* _HOW TO COMPLETE THIS TASK_
Copy the lines below exactly, starting with the first and finishing with the one holding "Законопроекта у проведенной"; do not copy the pictures.

* _MATERIAL PROVIDED_

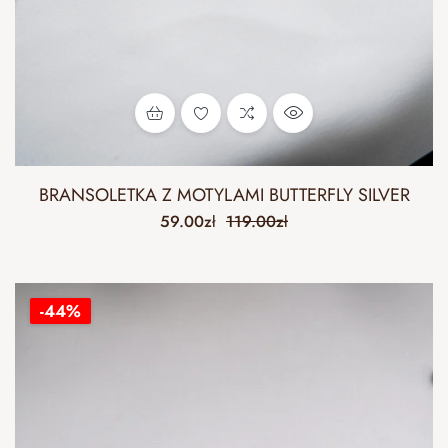
BRANSOLETKA Z MOTYLAMI BUTTERFLY SILVER
59.00
zł
119.00
zł
-44%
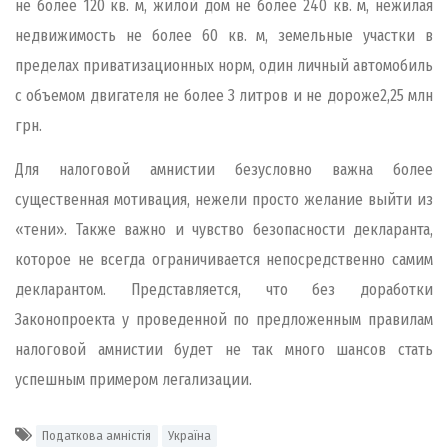
не более 120 кв. м, жилой дом не более 240 кв. м, нежилая
недвижимость не более 60 кв. м, земельные участки в
пределах приватизационных норм, один личный автомобиль
с объемом двигателя не более 3 литров и не дороже2,25 млн
грн.
Для налоговой амнистии безусловно важна более
существенная мотивация, нежели просто желание выйти из
«тени». Также важно и чувство безопасности декларанта,
которое не всегда ограничивается непосредственно самим
декларантом. Представляется, что без доработки
Законопроекта у проведенной по предложенным правилам
налоговой амнистии будет не так много шансов стать
успешным примером легализации.
Податкова амністія
Україна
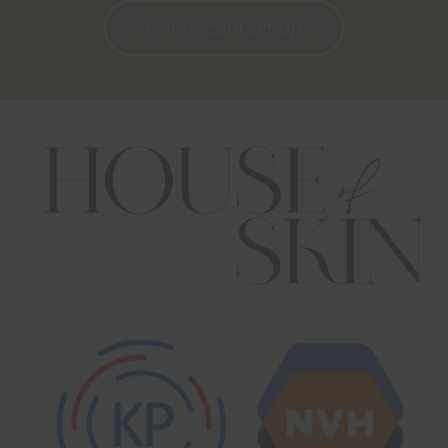
Neem contact op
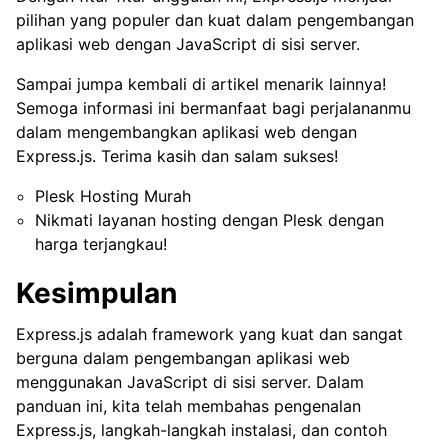
pilihan yang populer dan kuat dalam pengembangan
aplikasi web dengan JavaScript di sisi server.
Sampai jumpa kembali di artikel menarik lainnya!
Semoga informasi ini bermanfaat bagi perjalananmu
dalam mengembangkan aplikasi web dengan
Express.js. Terima kasih dan salam sukses!
Plesk Hosting Murah
Nikmati layanan hosting dengan Plesk dengan
harga terjangkau!
Kesimpulan
Express.js adalah framework yang kuat dan sangat
berguna dalam pengembangan aplikasi web
menggunakan JavaScript di sisi server. Dalam
panduan ini, kita telah membahas pengenalan
Express.js, langkah-langkah instalasi, dan contoh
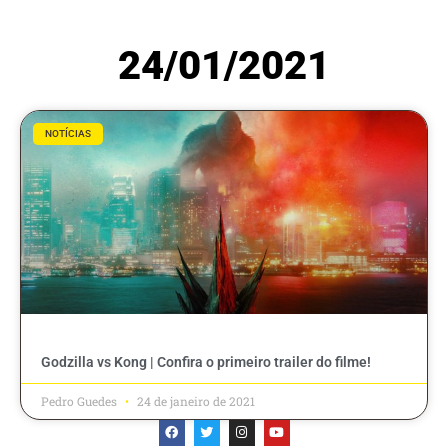
24/01/2021
NOTÍCIAS
Godzilla vs Kong | Confira o primeiro trailer do filme!
Pedro Guedes
24 de janeiro de 2021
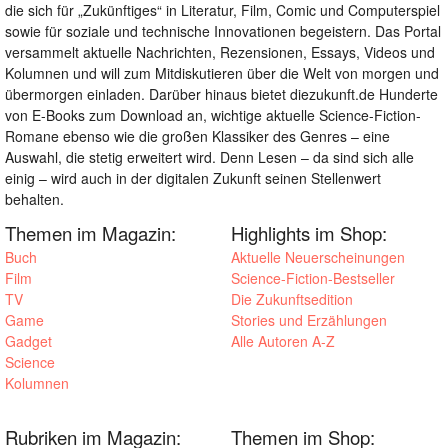
die sich für „Zukünftiges“ in Literatur, Film, Comic und Computerspiel
sowie für soziale und technische Innovationen begeistern. Das Portal
versammelt aktuelle Nachrichten, Rezensionen, Essays, Videos und
Kolumnen und will zum Mitdiskutieren über die Welt von morgen und
übermorgen einladen. Darüber hinaus bietet diezukunft.de Hunderte
von E-Books zum Download an, wichtige aktuelle Science-Fiction-
Romane ebenso wie die großen Klassiker des Genres – eine
Auswahl, die stetig erweitert wird. Denn Lesen – da sind sich alle
einig – wird auch in der digitalen Zukunft seinen Stellenwert
behalten.
Themen im Magazin:
Highlights im Shop:
Buch
Aktuelle Neuerscheinungen
Film
Science-Fiction-Bestseller
TV
Die Zukunftsedition
Game
Stories und Erzählungen
Gadget
Alle Autoren A-Z
Science
Kolumnen
Rubriken im Magazin:
Themen im Shop:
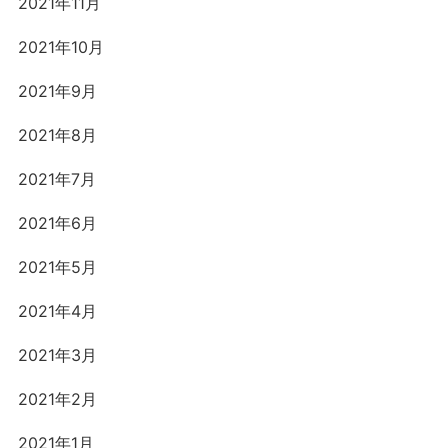
2021年11月
2021年10月
2021年9月
2021年8月
2021年7月
2021年6月
2021年5月
2021年4月
2021年3月
2021年2月
2021年1月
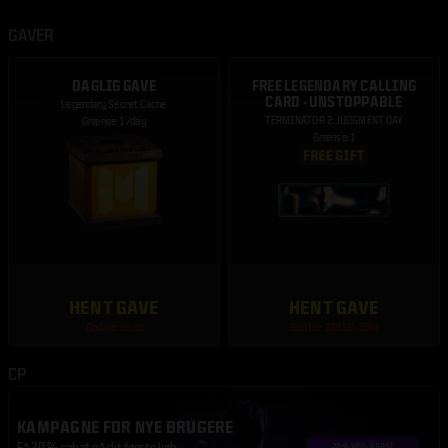
GAVER
DAGLIG GAVE
FREE LEGENDARY CALLING
CARD - UNSTOPPABLE
Legendary Secret Cache
TERMINATOR 2: JUDGMENT DAY
Grænse: 1 /day
Grænse: 1
HENT GAVE
HENT GAVE
Opdateres: 1d
Slutter: 22d 12h 30m
CP
KAMPAGNE FOR NYE BRUGERE
Få 20 % rabat på dit første køb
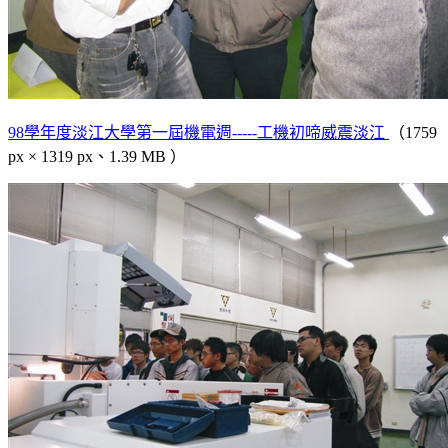
98學年度淡江大學第一屆機電週-----工機初啼威震淡江
（1759
px × 1319 px、1.39 MB ）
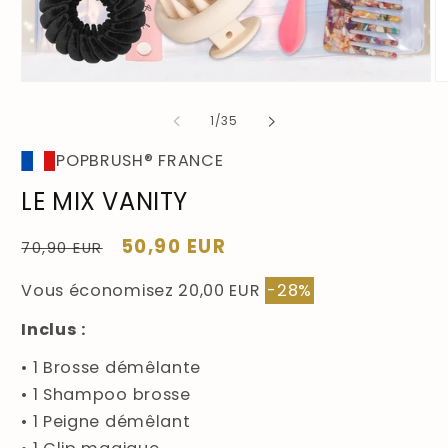
Ouvrir
Ou
le
le
média
mé
de
1
/
35
1
2
dans
da
POPBRUSH® FRANCE
une
un
fenêtre
fe
LE MIX VANITY
modale
mo
Prix
Prix
50,90 EUR
70,90 EUR
habituel
soldé
Vous économisez 20,00 EUR
-28%
Inclus :
• 1 Brosse démêlante
• 1 Shampoo brosse
• 1 Peigne démêlant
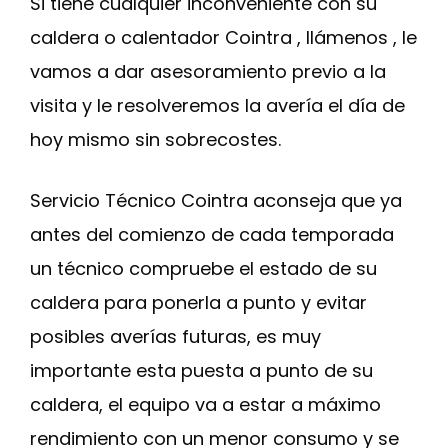
Si tiene cualquier inconveniente con su
caldera o calentador Cointra , llámenos , le
vamos a dar asesoramiento previo a la
visita y le resolveremos la avería el día de
hoy mismo sin sobrecostes.
Servicio Técnico Cointra aconseja que ya
antes del comienzo de cada temporada
un técnico compruebe el estado de su
caldera para ponerla a punto y evitar
posibles averías futuras, es muy
importante esta puesta a punto de su
caldera, el equipo va a estar a máximo
rendimiento con un menor consumo y se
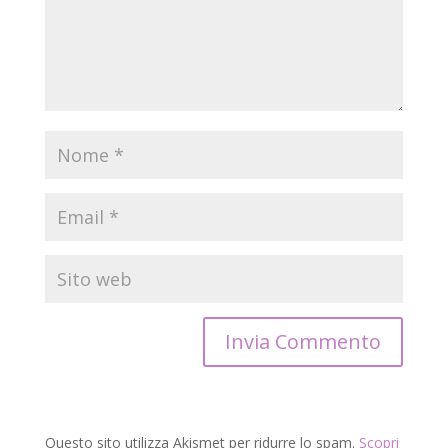
Questo sito utilizza Akismet per ridurre lo spam.
Scopri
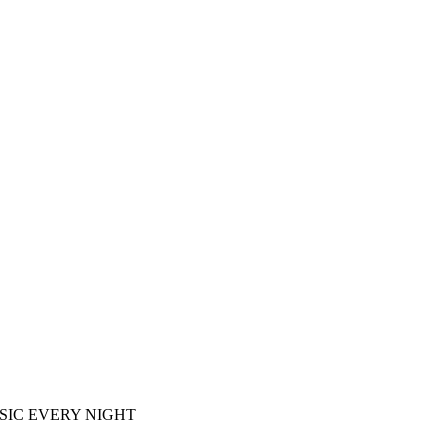
E MUSIC EVERY NIGHT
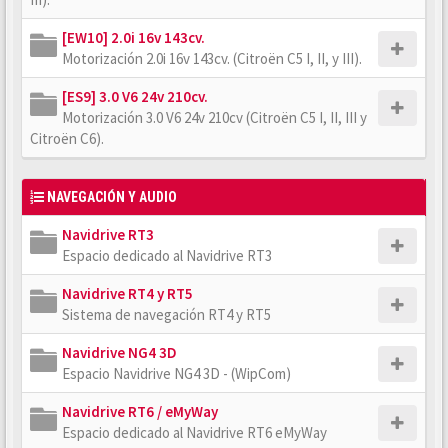
[EW10] 2.0i 16v 143cv.
Motorización 2.0i 16v 143cv. (Citroën C5 I, II, y III).
[ES9] 3.0 V6 24v 210cv.
Motorización 3.0 V6 24v 210cv (Citroën C5 I, II, III y
Citroën C6).
NAVEGACIÓN Y AUDIO
Navidrive RT3
Espacio dedicado al Navidrive RT3
Navidrive RT4 y RT5
Sistema de navegación RT4 y RT5
Navidrive NG4 3D
Espacio Navidrive NG4 3D - (WipCom)
Navidrive RT6 / eMyWay
Espacio dedicado al Navidrive RT6 eMyWay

* _SOLUTION TO THIS TASK_
BRANSOLETKA Z MOTYLAMI BUTTERFLY SILVER
59.00
zł
119.00
zł
-44%
не более 120 кв. м, жилой дом не более 240 кв. м, нежилая
недвижимость не более 60 кв. м, земельные участки в
пределах приватизационных норм, один личный автомобиль
с объемом двигателя не более 3 литров и не дороже2,25 млн
грн.
Для налоговой амнистии безусловно важна более
существенная мотивация, нежели просто желание выйти из
«тени». Также важно и чувство безопасности декларанта,
которое не всегда ограничивается непосредственно самим
декларантом. Представляется, что без доработки
Законопроекта у проведенной по предложенным правилам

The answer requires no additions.